Each of these problems results in unwanted longitudinal wave echoes being received by the transducer and generating a noise signal. As the ultrasonic frequency becomes lower, the noise increases due to the fact that the attenuation from the damping has a direct relationship with frequency. Operating frequencies below 4 MHz are desirable to use for inspecting certain objects with ultrasonic, but noise from non-attenuated longitudinal waves interferes with the inspection when using known damping wedge material compositions. For example, lower frequencies, around 1.5 MHz to 2 MHz, provide greater penetration depth than frequencies above 2 MHz, which is required in certain applications. But, known damping wedge material compositions are insufficient to attenuate the noise signal from longitudinal waves.
Ultrasonic probe designers can use three mechanisms to reduce noise from longitudinal waves—scattering, absorption, and ultrasonic geometric divergence. Scattering is done by adding fillers to damping wedge materials compositions for reflecting the longitudinal waves non-coherently. Absorption reduces wave strength by converting wave energy to heat, and is related to the viscoelasticity of the material used. Geometric divergence utilizes v-grooves formed in the wedge body-damping wedge interface.
Available damping wedges do not provide sufficient damping of longitudinal waves at lower frequencies, such as around 2 MHz. FIGS. 3 and 4 illustrate the frequency spectrum response and attenuation provided by a prior art damping wedge composed of Epoxy 303 available from Mereco Technologies Group, Inc. for a 24 inch and 48 inch blocks, referred to herein as “thin” and “thick” blocks, immersed in water. The thick block, for example, has a frequency response range of about −40 dB between 4 MHz to 2 MHz operating frequency. Both the thick and thin blocks exhibit a total attenuation of about −80 dB/in. at 4 MHz, only −40 dB/in. at 2 MHz and slightly more than −20 dB/in. at 1 MHz. As seen in FIG. 4, the attenuation function is substantially linear with a slope of about −17.0 (dB/in.)/MHz.
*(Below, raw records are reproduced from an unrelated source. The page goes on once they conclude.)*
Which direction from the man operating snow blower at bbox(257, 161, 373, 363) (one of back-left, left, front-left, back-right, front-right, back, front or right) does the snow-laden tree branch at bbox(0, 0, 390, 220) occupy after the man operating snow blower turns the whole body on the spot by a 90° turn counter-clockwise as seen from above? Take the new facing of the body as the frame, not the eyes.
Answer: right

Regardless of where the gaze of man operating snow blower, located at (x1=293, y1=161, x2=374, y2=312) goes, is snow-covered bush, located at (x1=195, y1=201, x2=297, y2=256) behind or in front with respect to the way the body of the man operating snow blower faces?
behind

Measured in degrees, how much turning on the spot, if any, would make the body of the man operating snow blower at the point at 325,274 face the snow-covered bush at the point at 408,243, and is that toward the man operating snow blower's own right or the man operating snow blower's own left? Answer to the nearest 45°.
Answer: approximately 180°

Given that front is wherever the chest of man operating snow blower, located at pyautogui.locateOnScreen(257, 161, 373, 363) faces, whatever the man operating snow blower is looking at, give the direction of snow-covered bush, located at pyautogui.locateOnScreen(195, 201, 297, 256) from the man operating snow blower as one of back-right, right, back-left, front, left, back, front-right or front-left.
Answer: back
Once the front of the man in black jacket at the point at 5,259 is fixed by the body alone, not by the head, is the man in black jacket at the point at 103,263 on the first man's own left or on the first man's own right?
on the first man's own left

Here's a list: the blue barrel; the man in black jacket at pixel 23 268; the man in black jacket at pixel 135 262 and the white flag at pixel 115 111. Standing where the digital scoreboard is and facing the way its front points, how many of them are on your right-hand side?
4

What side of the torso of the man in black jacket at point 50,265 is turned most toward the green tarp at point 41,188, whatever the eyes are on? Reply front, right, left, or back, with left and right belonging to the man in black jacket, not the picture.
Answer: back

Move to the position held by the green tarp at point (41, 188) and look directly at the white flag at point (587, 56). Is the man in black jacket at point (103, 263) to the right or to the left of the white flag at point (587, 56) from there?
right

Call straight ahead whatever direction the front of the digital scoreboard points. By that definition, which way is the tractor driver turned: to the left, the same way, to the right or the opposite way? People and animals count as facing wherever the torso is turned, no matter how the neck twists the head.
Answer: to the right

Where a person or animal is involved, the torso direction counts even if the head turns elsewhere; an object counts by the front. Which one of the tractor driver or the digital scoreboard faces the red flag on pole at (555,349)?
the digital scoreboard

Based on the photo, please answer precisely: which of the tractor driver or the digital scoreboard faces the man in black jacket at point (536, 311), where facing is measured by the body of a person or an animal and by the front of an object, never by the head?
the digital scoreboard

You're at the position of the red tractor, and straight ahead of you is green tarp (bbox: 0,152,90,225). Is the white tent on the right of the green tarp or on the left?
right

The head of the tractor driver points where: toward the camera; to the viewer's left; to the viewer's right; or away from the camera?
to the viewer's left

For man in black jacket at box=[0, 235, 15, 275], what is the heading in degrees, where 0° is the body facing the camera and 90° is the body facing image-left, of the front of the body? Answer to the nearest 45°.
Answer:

Application size constraints also limit the dimensions of the damping wedge, and thereby the amount of damping material available to attenuate unwanted acoustic waves. For example, some applications limit the size of the damping wedge to less than one half inch thick. Thus, simply adding material to a damping wedge is not an option for making the damping more effective. Damping wedge material compositions must also be sufficiently rigid that they can be machined using saws, grinders and other tools.
Accordingly, a need exists for an improved ultrasonic damping wedge material composition for making damping wedges which are effective at relatively low ultrasonic frequencies. Further, a method for designing effective ultrasonic damping wedges is needed to optimize impedance matching and attenuation of unwanted acoustic waves. The damping wedge material composition must be rigid enough that it can be machined to useful shapes.